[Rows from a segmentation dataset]
Start
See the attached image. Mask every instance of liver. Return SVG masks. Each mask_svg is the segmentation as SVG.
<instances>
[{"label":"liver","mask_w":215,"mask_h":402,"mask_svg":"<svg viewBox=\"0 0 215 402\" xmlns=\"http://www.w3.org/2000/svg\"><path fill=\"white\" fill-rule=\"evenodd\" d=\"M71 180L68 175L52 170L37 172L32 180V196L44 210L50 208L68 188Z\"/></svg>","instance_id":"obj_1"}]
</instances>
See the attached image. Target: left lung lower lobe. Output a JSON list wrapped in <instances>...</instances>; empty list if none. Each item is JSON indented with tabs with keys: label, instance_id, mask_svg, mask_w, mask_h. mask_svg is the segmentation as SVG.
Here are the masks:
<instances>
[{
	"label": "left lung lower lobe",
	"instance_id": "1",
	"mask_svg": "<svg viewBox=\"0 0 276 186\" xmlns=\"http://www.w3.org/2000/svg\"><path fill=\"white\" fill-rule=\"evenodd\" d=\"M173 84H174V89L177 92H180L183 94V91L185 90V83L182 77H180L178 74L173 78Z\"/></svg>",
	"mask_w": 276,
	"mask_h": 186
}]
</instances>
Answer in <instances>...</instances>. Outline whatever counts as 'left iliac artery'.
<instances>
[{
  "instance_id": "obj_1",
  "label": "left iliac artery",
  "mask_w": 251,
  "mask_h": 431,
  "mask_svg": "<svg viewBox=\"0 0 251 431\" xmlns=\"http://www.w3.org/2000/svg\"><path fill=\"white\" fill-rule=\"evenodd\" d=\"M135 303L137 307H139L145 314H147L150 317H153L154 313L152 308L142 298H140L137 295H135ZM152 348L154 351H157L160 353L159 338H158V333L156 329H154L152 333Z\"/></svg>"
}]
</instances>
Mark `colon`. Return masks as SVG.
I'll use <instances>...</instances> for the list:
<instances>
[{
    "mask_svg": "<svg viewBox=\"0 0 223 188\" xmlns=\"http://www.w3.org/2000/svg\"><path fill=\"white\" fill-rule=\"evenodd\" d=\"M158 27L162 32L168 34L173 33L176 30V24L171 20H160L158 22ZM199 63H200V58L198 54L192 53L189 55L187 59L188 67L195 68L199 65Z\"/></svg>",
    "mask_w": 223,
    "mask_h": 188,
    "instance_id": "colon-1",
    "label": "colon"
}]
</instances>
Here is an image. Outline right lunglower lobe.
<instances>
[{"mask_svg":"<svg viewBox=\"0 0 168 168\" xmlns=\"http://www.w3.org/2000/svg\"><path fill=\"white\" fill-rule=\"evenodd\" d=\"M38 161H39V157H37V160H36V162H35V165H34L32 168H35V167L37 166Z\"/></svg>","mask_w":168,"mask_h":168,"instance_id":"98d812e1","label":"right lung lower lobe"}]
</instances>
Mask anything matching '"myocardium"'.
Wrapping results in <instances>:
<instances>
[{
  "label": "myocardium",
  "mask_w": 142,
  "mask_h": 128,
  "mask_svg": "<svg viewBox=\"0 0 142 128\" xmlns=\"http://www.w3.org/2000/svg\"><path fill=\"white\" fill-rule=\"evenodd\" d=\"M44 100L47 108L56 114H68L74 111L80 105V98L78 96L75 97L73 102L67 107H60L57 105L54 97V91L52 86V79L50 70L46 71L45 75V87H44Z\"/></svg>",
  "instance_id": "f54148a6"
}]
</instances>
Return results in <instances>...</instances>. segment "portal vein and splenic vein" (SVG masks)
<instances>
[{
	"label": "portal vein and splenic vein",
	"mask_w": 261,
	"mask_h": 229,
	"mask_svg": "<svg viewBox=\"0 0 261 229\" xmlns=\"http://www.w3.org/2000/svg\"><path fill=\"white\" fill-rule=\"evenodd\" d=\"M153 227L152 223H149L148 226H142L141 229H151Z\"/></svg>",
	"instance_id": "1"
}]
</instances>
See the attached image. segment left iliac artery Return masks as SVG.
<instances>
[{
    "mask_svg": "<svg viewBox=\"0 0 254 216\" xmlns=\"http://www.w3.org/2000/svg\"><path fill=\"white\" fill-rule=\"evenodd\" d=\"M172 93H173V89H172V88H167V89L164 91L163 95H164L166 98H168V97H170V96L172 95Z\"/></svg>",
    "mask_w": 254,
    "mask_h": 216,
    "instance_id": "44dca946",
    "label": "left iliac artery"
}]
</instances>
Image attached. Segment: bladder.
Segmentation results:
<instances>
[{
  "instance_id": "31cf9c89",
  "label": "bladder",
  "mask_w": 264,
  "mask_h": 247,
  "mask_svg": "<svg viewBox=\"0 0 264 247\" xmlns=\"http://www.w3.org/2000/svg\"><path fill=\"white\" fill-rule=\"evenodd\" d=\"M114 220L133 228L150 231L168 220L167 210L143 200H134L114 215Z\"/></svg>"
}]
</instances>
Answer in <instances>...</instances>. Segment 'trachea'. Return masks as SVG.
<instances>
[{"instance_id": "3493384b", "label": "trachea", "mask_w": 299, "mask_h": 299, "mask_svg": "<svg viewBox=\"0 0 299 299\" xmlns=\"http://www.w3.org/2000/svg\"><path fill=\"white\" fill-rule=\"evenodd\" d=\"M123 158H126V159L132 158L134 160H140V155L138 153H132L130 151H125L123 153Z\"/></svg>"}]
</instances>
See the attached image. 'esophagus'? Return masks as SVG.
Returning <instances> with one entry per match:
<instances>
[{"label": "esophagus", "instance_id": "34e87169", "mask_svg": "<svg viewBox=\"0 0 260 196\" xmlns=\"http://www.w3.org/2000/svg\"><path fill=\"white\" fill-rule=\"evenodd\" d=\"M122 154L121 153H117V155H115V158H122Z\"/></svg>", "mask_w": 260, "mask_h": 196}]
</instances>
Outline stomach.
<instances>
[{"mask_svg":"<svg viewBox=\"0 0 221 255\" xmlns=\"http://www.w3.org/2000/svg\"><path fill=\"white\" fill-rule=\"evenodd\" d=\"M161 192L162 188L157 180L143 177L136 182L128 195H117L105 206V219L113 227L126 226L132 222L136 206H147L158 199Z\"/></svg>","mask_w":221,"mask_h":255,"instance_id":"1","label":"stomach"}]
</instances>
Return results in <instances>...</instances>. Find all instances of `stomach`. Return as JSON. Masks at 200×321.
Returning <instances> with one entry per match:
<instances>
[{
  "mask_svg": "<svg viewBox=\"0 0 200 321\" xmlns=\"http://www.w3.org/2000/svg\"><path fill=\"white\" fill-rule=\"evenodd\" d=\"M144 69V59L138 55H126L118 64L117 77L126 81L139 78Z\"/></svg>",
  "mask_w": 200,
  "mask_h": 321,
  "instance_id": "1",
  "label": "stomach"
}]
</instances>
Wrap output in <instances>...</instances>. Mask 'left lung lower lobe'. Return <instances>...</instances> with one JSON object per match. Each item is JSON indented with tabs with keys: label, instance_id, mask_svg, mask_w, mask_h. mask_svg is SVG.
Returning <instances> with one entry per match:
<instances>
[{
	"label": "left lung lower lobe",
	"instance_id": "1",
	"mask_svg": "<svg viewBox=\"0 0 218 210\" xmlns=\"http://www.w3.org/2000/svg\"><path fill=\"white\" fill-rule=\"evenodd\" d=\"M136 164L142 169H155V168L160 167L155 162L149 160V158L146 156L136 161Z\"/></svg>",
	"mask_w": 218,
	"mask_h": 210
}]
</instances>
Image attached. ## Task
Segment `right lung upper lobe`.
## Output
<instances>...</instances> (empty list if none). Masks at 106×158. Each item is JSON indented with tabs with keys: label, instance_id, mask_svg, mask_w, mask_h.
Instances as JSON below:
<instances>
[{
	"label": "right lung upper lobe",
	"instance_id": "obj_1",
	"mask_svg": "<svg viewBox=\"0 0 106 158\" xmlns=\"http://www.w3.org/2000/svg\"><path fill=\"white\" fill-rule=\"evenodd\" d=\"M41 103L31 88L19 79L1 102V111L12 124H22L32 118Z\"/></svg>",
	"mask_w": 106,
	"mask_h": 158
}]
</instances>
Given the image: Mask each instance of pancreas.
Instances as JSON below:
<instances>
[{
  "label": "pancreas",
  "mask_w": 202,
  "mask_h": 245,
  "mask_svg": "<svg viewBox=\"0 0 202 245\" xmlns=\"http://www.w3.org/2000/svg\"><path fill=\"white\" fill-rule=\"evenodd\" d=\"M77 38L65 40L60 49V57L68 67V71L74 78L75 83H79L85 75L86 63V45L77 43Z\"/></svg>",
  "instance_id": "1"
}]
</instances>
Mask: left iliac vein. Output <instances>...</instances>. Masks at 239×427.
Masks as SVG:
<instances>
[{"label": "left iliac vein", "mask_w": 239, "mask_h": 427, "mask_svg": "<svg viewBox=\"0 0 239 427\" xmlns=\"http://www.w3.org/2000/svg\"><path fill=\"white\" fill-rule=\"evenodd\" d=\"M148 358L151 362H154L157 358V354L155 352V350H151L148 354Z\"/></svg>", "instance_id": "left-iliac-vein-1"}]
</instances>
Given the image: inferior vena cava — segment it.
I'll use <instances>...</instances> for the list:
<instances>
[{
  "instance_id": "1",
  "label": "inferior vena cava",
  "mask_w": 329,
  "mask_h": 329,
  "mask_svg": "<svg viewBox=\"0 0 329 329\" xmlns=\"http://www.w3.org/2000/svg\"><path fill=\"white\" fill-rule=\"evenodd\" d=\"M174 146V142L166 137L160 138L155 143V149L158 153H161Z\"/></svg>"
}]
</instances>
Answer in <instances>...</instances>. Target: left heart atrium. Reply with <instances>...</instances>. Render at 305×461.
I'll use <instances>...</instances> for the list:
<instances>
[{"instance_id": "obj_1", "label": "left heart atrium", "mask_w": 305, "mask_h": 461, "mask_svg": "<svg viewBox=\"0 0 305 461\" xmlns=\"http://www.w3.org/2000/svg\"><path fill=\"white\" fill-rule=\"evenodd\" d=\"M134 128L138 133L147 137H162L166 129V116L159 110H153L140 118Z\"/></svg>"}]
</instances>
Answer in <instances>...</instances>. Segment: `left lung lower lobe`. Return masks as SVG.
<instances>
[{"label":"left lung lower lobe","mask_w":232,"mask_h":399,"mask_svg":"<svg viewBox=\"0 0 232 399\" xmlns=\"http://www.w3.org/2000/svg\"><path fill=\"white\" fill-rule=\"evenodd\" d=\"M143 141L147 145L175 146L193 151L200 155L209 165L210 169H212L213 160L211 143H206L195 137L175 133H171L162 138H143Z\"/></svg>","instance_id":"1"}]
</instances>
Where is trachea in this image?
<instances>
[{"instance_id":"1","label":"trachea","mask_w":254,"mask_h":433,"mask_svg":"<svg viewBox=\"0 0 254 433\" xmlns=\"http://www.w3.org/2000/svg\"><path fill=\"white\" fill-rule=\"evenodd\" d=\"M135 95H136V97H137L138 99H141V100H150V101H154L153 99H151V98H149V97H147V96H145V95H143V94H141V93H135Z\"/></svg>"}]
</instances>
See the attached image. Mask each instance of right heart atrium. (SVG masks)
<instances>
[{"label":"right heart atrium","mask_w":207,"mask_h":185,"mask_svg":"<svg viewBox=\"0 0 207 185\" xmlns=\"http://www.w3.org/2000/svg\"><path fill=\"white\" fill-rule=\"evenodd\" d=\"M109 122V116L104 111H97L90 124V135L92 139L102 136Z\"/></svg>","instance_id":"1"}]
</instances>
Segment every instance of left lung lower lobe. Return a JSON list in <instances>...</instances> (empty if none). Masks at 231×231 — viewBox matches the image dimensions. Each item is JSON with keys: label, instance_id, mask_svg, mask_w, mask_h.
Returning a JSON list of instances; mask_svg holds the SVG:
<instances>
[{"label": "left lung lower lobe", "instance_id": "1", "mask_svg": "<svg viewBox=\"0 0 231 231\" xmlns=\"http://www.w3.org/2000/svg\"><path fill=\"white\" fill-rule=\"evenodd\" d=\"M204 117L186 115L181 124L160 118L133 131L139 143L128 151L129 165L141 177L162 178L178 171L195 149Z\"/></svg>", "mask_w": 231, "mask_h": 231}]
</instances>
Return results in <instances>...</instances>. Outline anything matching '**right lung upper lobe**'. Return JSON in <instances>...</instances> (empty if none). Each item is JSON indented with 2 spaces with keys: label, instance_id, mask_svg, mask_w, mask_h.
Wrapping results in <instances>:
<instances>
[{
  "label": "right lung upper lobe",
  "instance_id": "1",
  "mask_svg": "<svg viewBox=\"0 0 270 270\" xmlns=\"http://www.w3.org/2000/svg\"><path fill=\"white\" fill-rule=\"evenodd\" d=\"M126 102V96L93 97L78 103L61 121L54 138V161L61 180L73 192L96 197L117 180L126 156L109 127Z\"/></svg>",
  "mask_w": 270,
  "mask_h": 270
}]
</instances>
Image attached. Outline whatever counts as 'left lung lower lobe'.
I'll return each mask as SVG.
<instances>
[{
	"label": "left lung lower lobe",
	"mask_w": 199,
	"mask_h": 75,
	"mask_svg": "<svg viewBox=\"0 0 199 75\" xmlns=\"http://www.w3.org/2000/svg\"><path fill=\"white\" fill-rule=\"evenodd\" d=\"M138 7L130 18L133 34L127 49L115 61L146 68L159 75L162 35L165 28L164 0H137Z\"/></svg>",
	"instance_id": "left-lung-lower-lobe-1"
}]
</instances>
End
List every line of the items above that contains the word "inferior", with case taken into account.

Given the image: inferior vena cava — segment it.
  "label": "inferior vena cava",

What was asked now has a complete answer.